Self-Regulation Is The Best Answer
April 11, 2010 5 Comments
The most obvious reason to self-regulation would be to avoid governmental intervention to enforce rules and regulations for the industry. The industry knows its business better that the government. The industry knows what is possible and what is difficult and costly to regulate. Another reason for the self-regulation would be the public image, because the public would respect and appreciate the industry’s effort when it is self set and enforced rather than seeing the effort as an obligation. Catastrophic event, like the Bhopal toxic chemical release that lead to 3800 fatalities, initiated a self-regulating effort that established the Responsible Care program which regulate the chemical industry. The Three Mile Island incident in 1979 created the Institute of Nuclear Power Operations to self-regulate the safety in nuclear power plants (Sharma, Teret, & Brownell, 2010). Most of the natural resources are scarce.

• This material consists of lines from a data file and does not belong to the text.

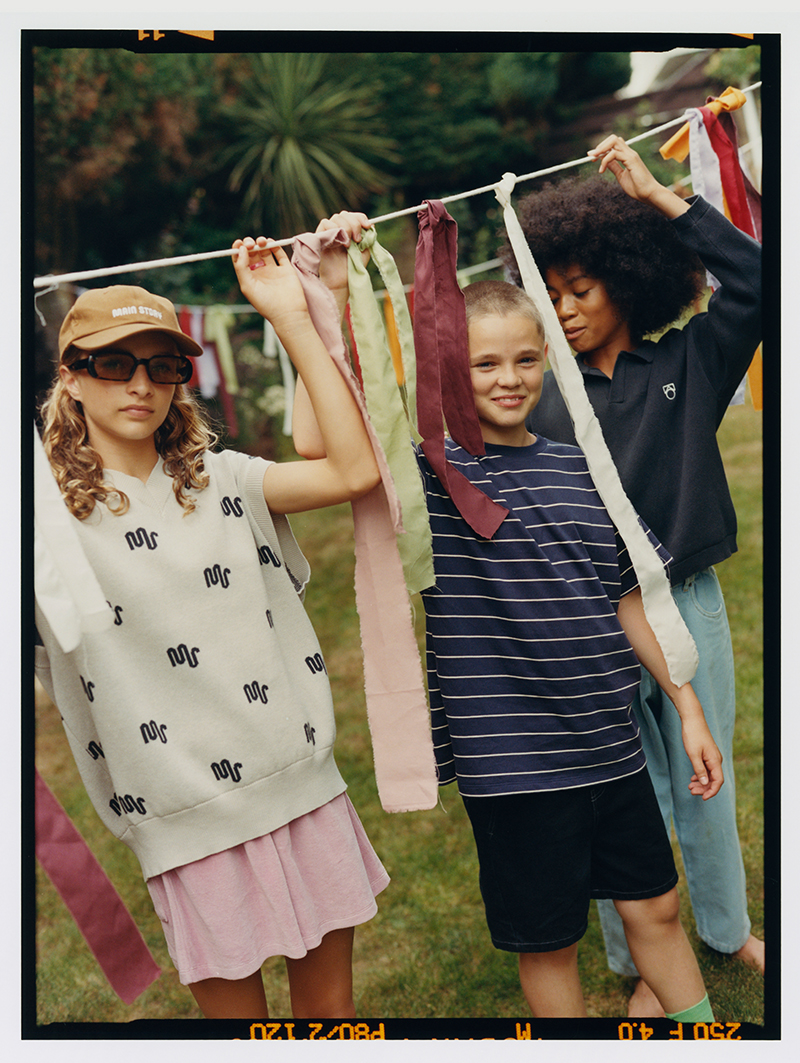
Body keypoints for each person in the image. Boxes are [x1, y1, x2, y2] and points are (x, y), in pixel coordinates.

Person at [295, 265, 724, 1019]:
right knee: (550, 942)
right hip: (514, 767)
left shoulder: (582, 467)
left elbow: (629, 598)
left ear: (547, 358)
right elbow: (317, 441)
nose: (509, 378)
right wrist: (320, 299)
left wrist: (686, 708)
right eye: (484, 363)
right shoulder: (430, 477)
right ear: (450, 370)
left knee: (657, 908)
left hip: (610, 744)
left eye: (526, 359)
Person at [34, 213, 390, 1020]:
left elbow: (352, 469)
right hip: (179, 817)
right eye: (113, 363)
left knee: (332, 1026)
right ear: (72, 378)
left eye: (162, 366)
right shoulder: (42, 523)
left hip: (299, 783)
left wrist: (291, 313)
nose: (140, 384)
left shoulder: (224, 478)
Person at [505, 134, 764, 1017]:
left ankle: (726, 930)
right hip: (593, 620)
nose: (566, 310)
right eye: (552, 295)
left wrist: (660, 197)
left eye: (581, 289)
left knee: (707, 777)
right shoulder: (543, 402)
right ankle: (643, 959)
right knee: (628, 791)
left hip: (687, 602)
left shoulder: (690, 361)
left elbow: (758, 280)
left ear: (628, 277)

The industries that depend on natural resources should regulate itself to avoid over using the scarce resource. Fishery and forestry are self-regulating themselves to avoid over fishing or deforestation (Sharma, et al., 2010).
Research indicated children and adolescents as major contributors to the obesity problem (Goren, Harris, Schwartz, & Brownell, 2010). The food industry is moving toward self-regulations to control the unhealthy food marketing and selling. The self-regulation is one step before the forced regulation by the government. The food industry is issuing statements of concern and announce that self-regulations would solve the unhealthy food consumption by children (Sharma, et al., 2010).
The self-regulations is mostly originated by the industry but The Federal Trade Commission (FTC) is ensuring the industries’ compliance. In the United States of America,The FTC feels that Alcohol industries’ self-regulation standards are too lean. The FTC advice the Distilled Spirits Council, the Wine Institute, and the Beer Institute-pledged to revise their self-regulation codes (Sharma, et al., 2010). One of the important codes which were revised is the percentage of legal drinking age viewers for a magazine. The new percentage was change from 50% to 70%, so the alcohol industry would not be able to advertise its products in a magazine with more than 30% of its readers are under the legal age for drinking. The codes are revised by the alcohol industry and supervised by the FTC but there is a growing concern over enforcing these codes. The public and the communities have difficulties in trusting the industry’s honest effort.
Goren, A., Harris, J. L., Schwartz, M. B., & Brownell, K. D. (2010). Predicting support for restricting food marketing to youth. Health Affairs, 29(3), 419-424.
Sharma, L. L., Teret, S. P., & Brownell, K. D. (2010). The food industry and self-regulation: Standards to promote success and to avoid public health failures. [Article]. American Journal of Public Health, 100(2), 240-246.